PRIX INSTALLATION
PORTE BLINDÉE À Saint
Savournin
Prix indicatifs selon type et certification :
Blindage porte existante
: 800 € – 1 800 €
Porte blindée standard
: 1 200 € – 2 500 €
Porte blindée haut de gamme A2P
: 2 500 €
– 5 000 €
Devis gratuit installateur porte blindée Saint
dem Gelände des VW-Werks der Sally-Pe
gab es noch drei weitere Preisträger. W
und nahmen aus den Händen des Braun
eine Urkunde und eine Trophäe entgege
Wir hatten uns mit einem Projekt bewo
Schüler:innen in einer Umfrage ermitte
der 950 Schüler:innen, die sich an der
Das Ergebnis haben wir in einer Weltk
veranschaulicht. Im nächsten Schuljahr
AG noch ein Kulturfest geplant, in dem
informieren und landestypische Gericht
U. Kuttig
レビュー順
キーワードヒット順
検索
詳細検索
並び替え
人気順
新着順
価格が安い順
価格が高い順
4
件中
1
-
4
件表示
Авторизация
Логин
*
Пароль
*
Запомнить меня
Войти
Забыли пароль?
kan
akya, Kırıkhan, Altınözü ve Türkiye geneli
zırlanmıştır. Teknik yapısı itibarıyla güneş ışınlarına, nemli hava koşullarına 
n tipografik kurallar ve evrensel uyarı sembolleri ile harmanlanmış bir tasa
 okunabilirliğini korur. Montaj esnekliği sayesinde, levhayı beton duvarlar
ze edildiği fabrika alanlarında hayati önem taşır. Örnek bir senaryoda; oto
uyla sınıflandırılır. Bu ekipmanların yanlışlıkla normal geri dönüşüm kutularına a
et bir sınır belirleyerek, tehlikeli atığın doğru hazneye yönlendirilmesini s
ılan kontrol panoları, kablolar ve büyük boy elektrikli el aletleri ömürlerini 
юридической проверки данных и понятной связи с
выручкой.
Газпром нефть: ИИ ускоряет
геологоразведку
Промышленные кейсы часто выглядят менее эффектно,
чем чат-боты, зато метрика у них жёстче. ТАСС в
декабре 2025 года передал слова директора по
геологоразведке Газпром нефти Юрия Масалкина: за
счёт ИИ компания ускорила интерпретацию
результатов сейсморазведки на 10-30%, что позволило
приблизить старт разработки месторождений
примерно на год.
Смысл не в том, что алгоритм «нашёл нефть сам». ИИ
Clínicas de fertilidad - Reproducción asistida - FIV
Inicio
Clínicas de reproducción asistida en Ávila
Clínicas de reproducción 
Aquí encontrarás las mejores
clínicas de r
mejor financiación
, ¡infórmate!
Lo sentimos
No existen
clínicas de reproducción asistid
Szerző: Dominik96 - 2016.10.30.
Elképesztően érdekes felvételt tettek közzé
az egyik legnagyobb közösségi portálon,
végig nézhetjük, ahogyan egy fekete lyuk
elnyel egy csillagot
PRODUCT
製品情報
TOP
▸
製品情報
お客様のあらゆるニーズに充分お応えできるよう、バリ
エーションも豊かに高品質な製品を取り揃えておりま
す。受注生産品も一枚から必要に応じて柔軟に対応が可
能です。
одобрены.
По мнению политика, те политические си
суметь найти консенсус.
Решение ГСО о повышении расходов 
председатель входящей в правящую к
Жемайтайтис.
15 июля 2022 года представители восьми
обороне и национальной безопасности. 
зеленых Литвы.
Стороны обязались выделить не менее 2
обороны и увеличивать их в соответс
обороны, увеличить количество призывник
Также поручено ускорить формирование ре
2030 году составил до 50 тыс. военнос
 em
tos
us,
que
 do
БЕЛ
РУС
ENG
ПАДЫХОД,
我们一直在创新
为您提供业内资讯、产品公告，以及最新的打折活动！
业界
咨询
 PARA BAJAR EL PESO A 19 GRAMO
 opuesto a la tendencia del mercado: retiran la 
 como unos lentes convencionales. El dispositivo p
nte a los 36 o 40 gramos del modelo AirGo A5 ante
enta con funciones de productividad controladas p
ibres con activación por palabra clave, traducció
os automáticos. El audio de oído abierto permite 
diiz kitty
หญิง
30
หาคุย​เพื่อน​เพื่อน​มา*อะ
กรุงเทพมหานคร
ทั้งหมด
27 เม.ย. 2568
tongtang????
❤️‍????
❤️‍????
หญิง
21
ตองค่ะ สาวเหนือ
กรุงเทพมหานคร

......

### Instructions for the task
Copy the data above in full, exactly as it reads.

### Problem solution
PRIX INSTALLATION
PORTE BLINDÉE À Saint
Savournin
Prix indicatifs selon type et certification :
Blindage porte existante
: 800 € – 1 800 €
Porte blindée standard
: 1 200 € – 2 500 €
Porte blindée haut de gamme A2P
: 2 500 €
– 5 000 €
Devis gratuit installateur porte blindée Saint
dem Gelände des VW-Werks der Sally-Pe
gab es noch drei weitere Preisträger. W
und nahmen aus den Händen des Braun
eine Urkunde und eine Trophäe entgege
Wir hatten uns mit einem Projekt bewo
Schüler:innen in einer Umfrage ermitte
der 950 Schüler:innen, die sich an der
Das Ergebnis haben wir in einer Weltk
veranschaulicht. Im nächsten Schuljahr
AG noch ein Kulturfest geplant, in dem
informieren und landestypische Gericht
U. Kuttig
レビュー順
キーワードヒット順
検索
詳細検索
並び替え
人気順
新着順
価格が安い順
価格が高い順
4
件中
1
-
4
件表示
Авторизация
Логин
*
Пароль
*
Запомнить меня
Войти
Забыли пароль?
kan
akya, Kırıkhan, Altınözü ve Türkiye geneli
zırlanmıştır. Teknik yapısı itibarıyla güneş ışınlarına, nemli hava koşullarına 
n tipografik kurallar ve evrensel uyarı sembolleri ile harmanlanmış bir tasa
 okunabilirliğini korur. Montaj esnekliği sayesinde, levhayı beton duvarlar
ze edildiği fabrika alanlarında hayati önem taşır. Örnek bir senaryoda; oto
uyla sınıflandırılır. Bu ekipmanların yanlışlıkla normal geri dönüşüm kutularına a
et bir sınır belirleyerek, tehlikeli atığın doğru hazneye yönlendirilmesini s
ılan kontrol panoları, kablolar ve büyük boy elektrikli el aletleri ömürlerini 
юридической проверки данных и понятной связи с
выручкой.
Газпром нефть: ИИ ускоряет
геологоразведку
Промышленные кейсы часто выглядят менее эффектно,
чем чат-боты, зато метрика у них жёстче. ТАСС в
декабре 2025 года передал слова директора по
геологоразведке Газпром нефти Юрия Масалкина: за
счёт ИИ компания ускорила интерпретацию
результатов сейсморазведки на 10-30%, что позволило
приблизить старт разработки месторождений
примерно на год.
Смысл не в том, что алгоритм «нашёл нефть сам». ИИ
Clínicas de fertilidad - Reproducción asistida - FIV
Inicio
Clínicas de reproducción asistida en Ávila
Clínicas de reproducción 
Aquí encontrarás las mejores
clínicas de r
mejor financiación
, ¡infórmate!
Lo sentimos
No existen
clínicas de reproducción asistid
Szerző: Dominik96 - 2016.10.30.
Elképesztően érdekes felvételt tettek közzé
az egyik legnagyobb közösségi portálon,
végig nézhetjük, ahogyan egy fekete lyuk
elnyel egy csillagot
PRODUCT
製品情報
TOP
▸
製品情報
お客様のあらゆるニーズに充分お応えできるよう、バリ
エーションも豊かに高品質な製品を取り揃えておりま
す。受注生産品も一枚から必要に応じて柔軟に対応が可
能です。
одобрены.
По мнению политика, те политические си
суметь найти консенсус.
Решение ГСО о повышении расходов 
председатель входящей в правящую к
Жемайтайтис.
15 июля 2022 года представители восьми
обороне и национальной безопасности. 
зеленых Литвы.
Стороны обязались выделить не менее 2
обороны и увеличивать их в соответс
обороны, увеличить количество призывник
Также поручено ускорить формирование ре
2030 году составил до 50 тыс. военнос
 em
tos
us,
que
 do
БЕЛ
РУС
ENG
ПАДЫХОД,
我们一直在创新
为您提供业内资讯、产品公告，以及最新的打折活动！
业界
咨询
 PARA BAJAR EL PESO A 19 GRAMO
 opuesto a la tendencia del mercado: retiran la 
 como unos lentes convencionales. El dispositivo p
nte a los 36 o 40 gramos del modelo AirGo A5 ante
enta con funciones de productividad controladas p
ibres con activación por palabra clave, traducció
os automáticos. El audio de oído abierto permite 
diiz kitty
หญิง
30
หาคุย​เพื่อน​เพื่อน​มา*อะ
กรุงเทพมหานคร
ทั้งหมด
27 เม.ย. 2568
tongtang????
❤️‍????
❤️‍????
หญิง
21
ตองค่ะ สาวเหนือ
กรุงเทพมหานคร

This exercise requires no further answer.